182               A record of sales data Mr O’Leary produced for the period from 1 January to 11 February 2010 tends to confirm that the sales assistants who charged the extra price were mistaken.  That record showed that of 38 transactions, save for three instances, no sales of two $179 frames with 1.5 index tailor-made lenses sold for more than $529.  In other words, 92% of sales were no higher than $529.  In the shorter period up to and including 27 January 2010, which The Optical Superstore claimed was the date at which The Optical Superstore was selling its spectacles for more than $100 less than Specsavers, this means that in over 88% of cases Specsavers was selling tailor-made glasses with anti-reflective coating for less than $100 more than The Optical Superstore.

183               In all the circumstances, and despite the quotations given to Ms Stratford and Mr Dorz, I consider that the price at which Specsavers was selling two pairs of spectacles with tailor-made lenses was $529 and for this reason the representation was false and misleading.  Just as some of The Optical Superstore’s sales assistants made mistakes, so did some of the Specsavers’s staff.  Specsavers should not be held to the odd, anomalous price.  Two pairs of the best quality multifocal glasses at The Optical Superstore were not over $100 cheaper than at Specsavers; they were over $86 cheaper.  Whether this difference is material is another matter but that question is for another day.

Conclusions

184               Specsavers has proved that the Standard TVC makes the following representations.

§                    That The Optical Superstore offered for sale at all its stores two pairs of a selection of Country Road frames with standard multifocal lenses for a cost of $292.50.

§                    That two pairs of standard multifocal glasses could be purchased from The Optical Superstore’s stores at $36 less than they could be purchased from a Specsavers’s store.

185               I am not satisfied that either of them is false or misleading.

186               The Tailor-made TVC represents that Specsavers’s standard multifocals are inferior to The Optical Superstore’s tailor-made spectacles (the representation as to quality) and that two pairs of The Optical Superstore’s tailor-made variety with anti-reflective coating and Country Road frames sell for more than $100 less than Specsavers’s sells 2 pairs of the best quality (or tailor-made) multifocals (the representation as to price). 

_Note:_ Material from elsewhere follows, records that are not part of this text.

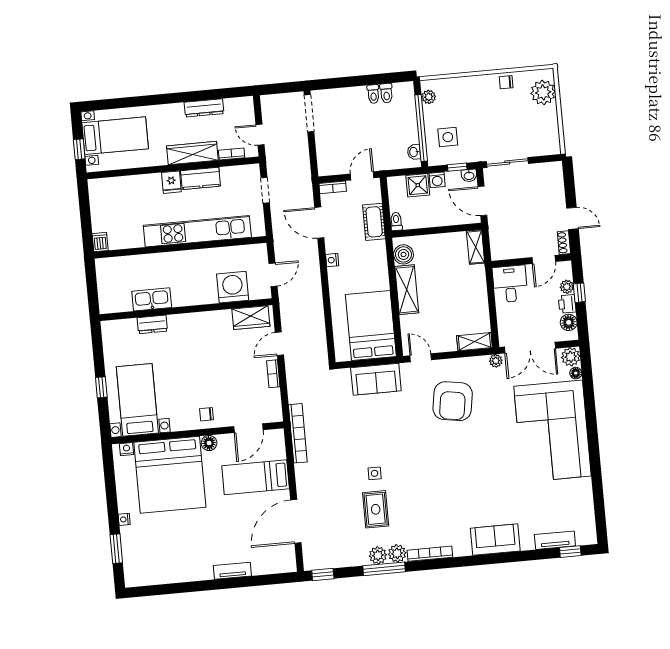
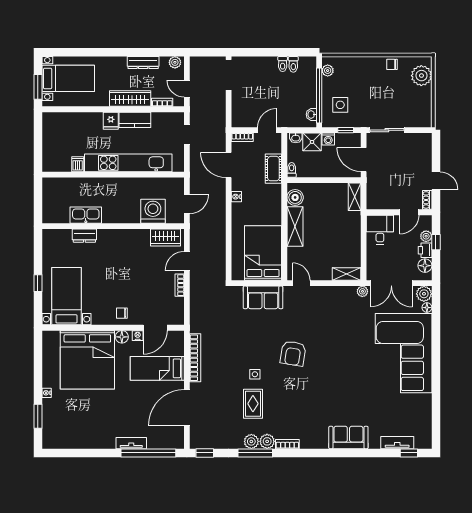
plant: (243, 104) -> (175, 62), added
window: (79, 149) -> (38, 87), width x1.50
washbasin: (469, 175) -> (296, 138), moved
dishwasher: (100, 242) -> (78, 164), moved
armchair: (453, 401) -> (293, 353), moved, width x0.73, depth x0.73
bookcase: (298, 433) -> (195, 358), moved
nightstand: (127, 449) -> (138, 336), moved
bookcase: (430, 554) -> (287, 444), width x0.64
window: (254, 581) -> (148, 453), added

187               I am not satisfied that the representation as to quality is false or misleading but I am satisfied that the representation that two pairs of the best quality multifocal glasses at The Optical Superstore were over $100 cheaper than at Specsavers is false.

Orders

188               Having regard to my findings on the Standard TVC, I order that the injunctions originally granted by Edmonds J on 9 February 2010 be discharged. 


189               I will hear the parties further on the questions of relief and costs. 

I certify that the preceding            189 numbered paragraphs are a true copy of the Reasons for Judgment herein of the Honourable Justice Katzmann.